I'm trying to find the best solution for periodic task running in parallel. Requirements:
Java (Spring w/o Hibernate).
Tasks are being managed by front-end application and stored in MySQL DB (fields: id, frequency (in seconds), <other attributes/settings about task scenario>). -- Something like crontab, only with frequency (seconds) field, instead of minutes/hours/days/months/days of weeks.
I'm thinking about:
TaskImporter thread polling Tasks from DB (via TasksDAO.findToProcess()) and submitting them to queue.
java.util.concurrent.ThreadPoolExecutor running tasks (from queue) in parallel.
The most tricky part of this architecture is TasksDAO.findToProcess():
How do I know which tasks is time to run right now?

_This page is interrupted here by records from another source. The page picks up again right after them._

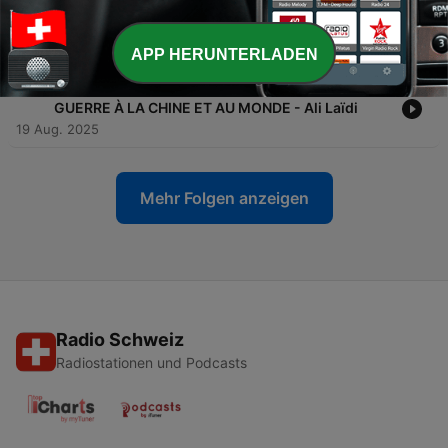
-
114
SOMMES-NOUS LES ESCLAVES DE NOTRE
BIOLOGIE ? - Bernard Lahire
20 Aug. 2025
APP HERUNTERLADEN
-
113
TARIFS DOUANIERS : TRUMP DÉCLARE LA
GUERRE À LA CHINE ET AU MONDE - Ali Laïdi
19 Aug. 2025
Mehr Folgen anzeigen
Radio Schweiz
Radiostationen und Podcasts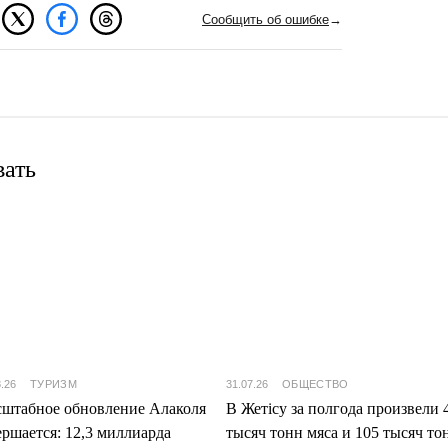
Сообщить об ошибке
→
вать
8.26
ТУРИЗМ
31.07.26
ОБЩЕСТВО
штабное обновление Алаколя
В Жетісу за полгода произвели 
ершается: 12,3 миллиарда
тысяч тонн мяса и 105 тысяч то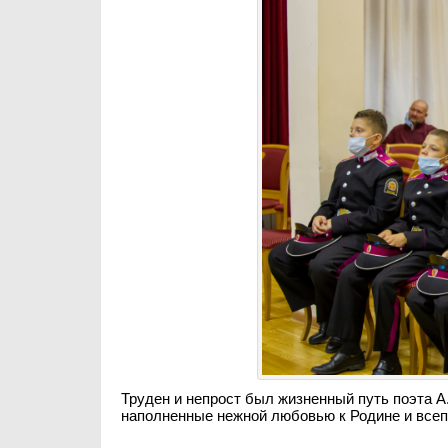
Труден и непрост был жизненный путь поэта А.
наполненные нежной любовью к Родине и все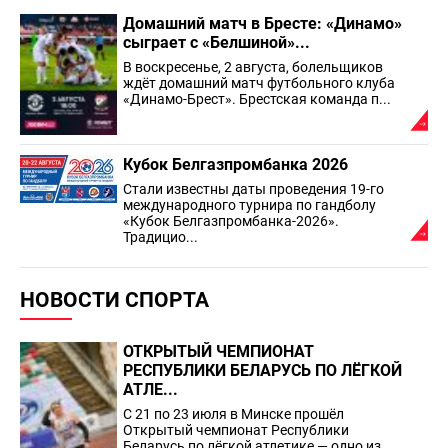
Домашний матч в Бресте: «Динамо»
сыграет с «Белшиной»...
В воскресенье, 2 августа, болельщиков
ждёт домашний матч футбольного клуба
«Динамо-Брест». Брестская команда п...
Кубок Белгазпромбанка 2026
Стали известны даты проведения 19-го
международного турнира по гандболу
«Кубок Белгазпромбанка-2026».
Традицио...
НОВОСТИ СПОРТА
ОТКРЫТЫЙ ЧЕМПИОНАТ
РЕСПУБЛИКИ БЕЛАРУСЬ ПО ЛЁГКОЙ
АТЛЕ...
С 21 по 23 июля в Минске прошёл
Открытый чемпионат Республики
Беларусь по лёгкой атлетике — одно из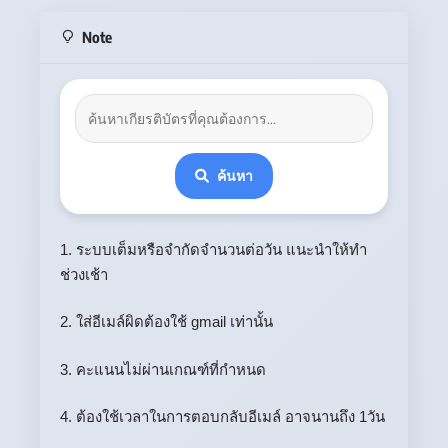
Note
ค้นหา
1. ระบบเต็มหรือจำกัดจำนวนต่อวัน แนะนำให้ทำ
ช่วงเช้า
2. ใส่อีเมล์ผิดต้องใช้ gmail เท่านั้น
3. คะแนนไม่ผ่านเกณฑ์ที่กำหนด
4. ต้องใช้เวลาในการตอบกลับอีเมล์ อาจนานถึง 1วัน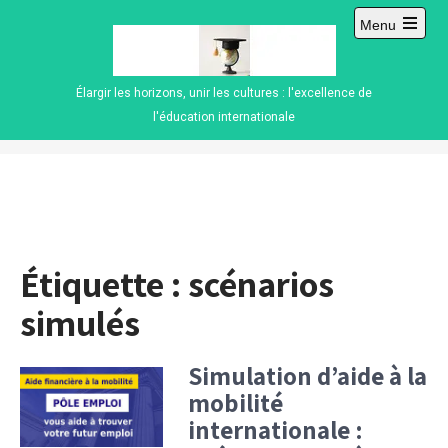
Skip
Menu
to
Open
content
main
menu
Élargir les horizons, unir les cultures : l'excellence de
l'éducation internationale
Étiquette :
scénarios
simulés
Simulation d’aide à la
mobilité
internationale :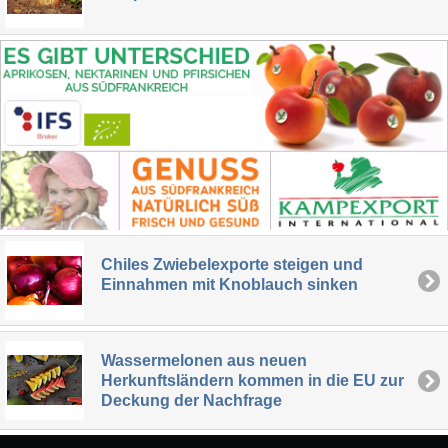
Chiles Zwiebelexporte steigen und
Einnahmen mit Knoblauch sinken
Wassermelonen aus neuen
Herkunftsländern kommen in die EU zur
Deckung der Nachfrage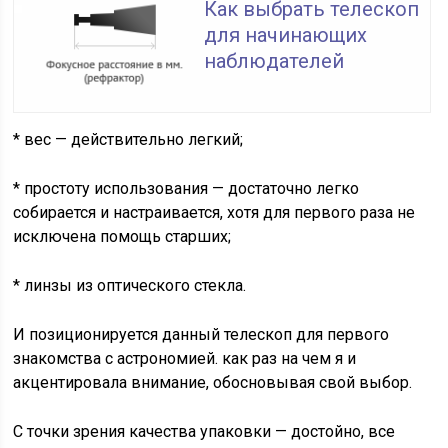
Как выбрать телескоп
для начинающих
наблюдателей
* вес — действительно легкий;
* простоту использования — достаточно легко
собирается и настраивается, хотя для первого раза не
исключена помощь старших;
* линзы из оптического стекла.
И позиционируется данный телескоп для первого
знакомства с астрономией. как раз на чем я и
акцентировала внимание, обосновывая свой выбор.
С точки зрения качества упаковки — достойно, все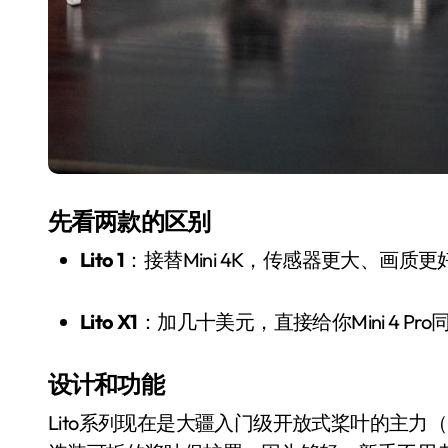
先看两款的区别
贴继
洗衣液倒满一盖？你这是
Lito 1
：接替Mini 4K，传感器更大、画质
闪
在给衣服“下毒”！
8 月 9, 2026
Lito X1
：加几十美元，直接给你Mini 4 P
设计和功能
Lito系列现在是大疆入门级开放式桨叶的主力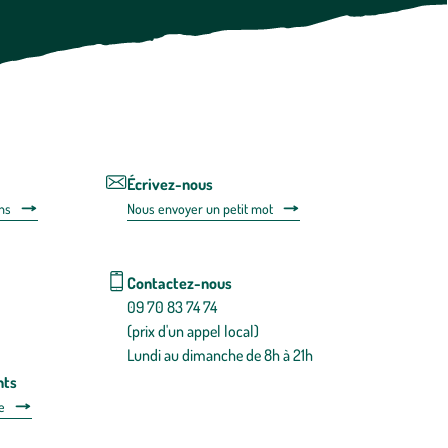
moment
vous
désabonner
en
utilisant
le
lien
de
désabonnem
intégré
Écrivez-nous
dans
ns
Nous envoyer un petit mot
la
newsletter.
En
savoir
Contactez-nous
plus
09 70 83 74 74
(prix d'un appel local)
Lundi au dimanche de 8h à 21h
nts
e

I'm thinking about next_run Task field, which would be populated (UPDATE tasks SET next_run = TIMESTAMPADD(SECOND, NOW(), frequency) WHERE id = ? straight after selection (SELECT * FROM tasks WHERE next_run IS NULL OR next_run <= NOW() FOR UPDATE). The problem: Have to run lots of UPDATES for lots of SELECT'ed tasks (UPDATE for each Task or bulk UPDATE) + concurrency problems (see below).
Ability to run several concurrent processing applications (cloud), using/polling same DB.
All of the concurring processing applications must run concrete task only once. Must lock all SELECT's from all other apps, until app A finishes updating (next_run) of all selected tasks. The problem: locking production table (front-end app) would slow things down. Table mirror?
I love simple and clean solutions and believe there's a better way to implement this processing application. Do you see any? :)
Thanks in advance.
EDIT: Using Quartz as a scheduler/executor is not an option because of syncing latency. Front-end app is not in Java and so is not able to interact with Quartz, except Webservice-oriented solution, which is not an option too, because front-end app has more data associated with previously mentioned Tasks and needs direct access to all data in DB (read+write).
I would suggest using Scheduling API like Quartz rather than using Home grown implementation.
It provides lot of API for implementation of logic and convenience. You will also have better control over jobs.
http://www.quartz-scheduler.org/
http://www.quartz-scheduler.org/docs/tutorial/index.html